Unique to Rotorua are a collection of tatau tools which belonged to the late Su’a Sulu’ape Paulo II (1949-1999), a renowned tufuga tatatau (tattooing expert). Tufuga tatatau were associated with two ‘aiga (extended families) who have performed tatau for at least 200 years in Samoa – the ‘aiga Sā Tulou’ena and the ‘aiga Sā Su’a from which Paulo descends. We were fortunate to inherit handmade tools used most often by tufuga tatatau of the Sā Su’a which comprise a sausau (tattooing mallet), a tunuma (container for storing au) and a set of ‘au ta (tattooing combs) made by Su’a Suluape Paulo I. This remarkable collection was gifted to the Museum by Paulo II in 1981.
Typically, ‘au have a small bone comb with sharpened teeth attached to a turtle-shell plate, both which are lashed with coconut fibre. However, these ‘au seem to incorporate some contemporary materials, namely coconut fibre has been replaced with nylon fishing line. More research is being completed to identify the material of the plates which may likely be made of a type of synthetic material. Each ‘au are made to different widths to provide a different quality of line. The widest comb (x -604) is used for filling in large dark areas of the tatau, while narrow combs are used to make fine dots and motifs. Tattooing is achieved by dipping the ‘au in pigment then the sausau is used to strike the ‘au to deposit the pigment into the skin.
Paulo was a brilliantly skilled tattooist who often negotiated the boundaries of customary practice; at times seen as controversial for notable moments such as bestowing Europeans with pe’a (Samoan male tattoo). One such moment is captured in another collection item, a photograph by artist Mark Adams titled 10.5.1980. Grotto Road, Onehunga, Auckland. The evening of the umusaga for Fuimaono Norman Tuiasau. The image depicts artist Tony Fomison and his friend Fuimaono Norman Tuiasau at an umusaga, a finishing ceremony that celebrates the completion of their pe’a.
Art historian Peter Brunt argues that, for Fomison, receiving his pe’a signified his commitment to other cultures. However, marking European bodies with tatau directly implicated the customs associated with soga‘imiti, that is, recipients of tatau who hold responsibilities to perform duties for matai (chiefs) at events.
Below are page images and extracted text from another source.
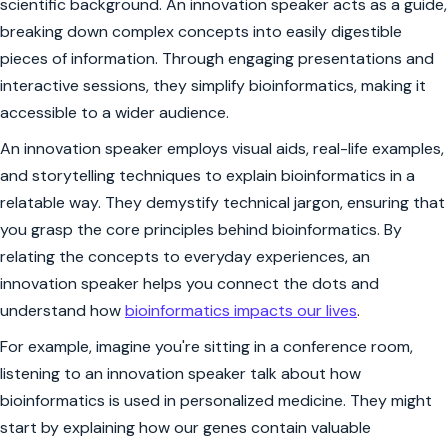
scientific background. An innovation speaker acts as a guide,
breaking down complex concepts into easily digestible
pieces of information. Through engaging presentations and
interactive sessions, they simplify bioinformatics, making it
accessible to a wider audience.
An innovation speaker employs visual aids, real-life examples,
and storytelling techniques to explain bioinformatics in a
relatable way. They demystify technical jargon, ensuring that
you grasp the core principles behind bioinformatics. By
relating the concepts to everyday experiences, an
innovation speaker helps you connect the dots and
understand how
bioinformatics impacts our lives
.
For example, imagine you're sitting in a conference room,
listening to an innovation speaker talk about how
bioinformatics is used in personalized medicine. They might
start by explaining how our genes contain valuable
This is only the beginning of our work towards exploring indigenous cultures – in all its beauties and complexities – to keep identity alive to thrive at Rotorua Museum Te Whare o Te Arawa. Watch this space…
Footnotes Sean Mallon, “Samoan Tattooing, Cosmopolitans, Global Culture” in Tatau: Photographs by Mark Adams. (Wellington, N.Z.: Adam Art Gallery, 2003), 16.
 Ibid., 17.
 See Nicholas Thomas, Anna Cole and Bronwen Douglas eds., Tattoo: Bodies, Art and Exchange in the Pacific and the West (London: Reaktion books, 2006).
 Sean Mallon, “Samoan Tattooing, Cosmopolitans, Global Culture”, 17.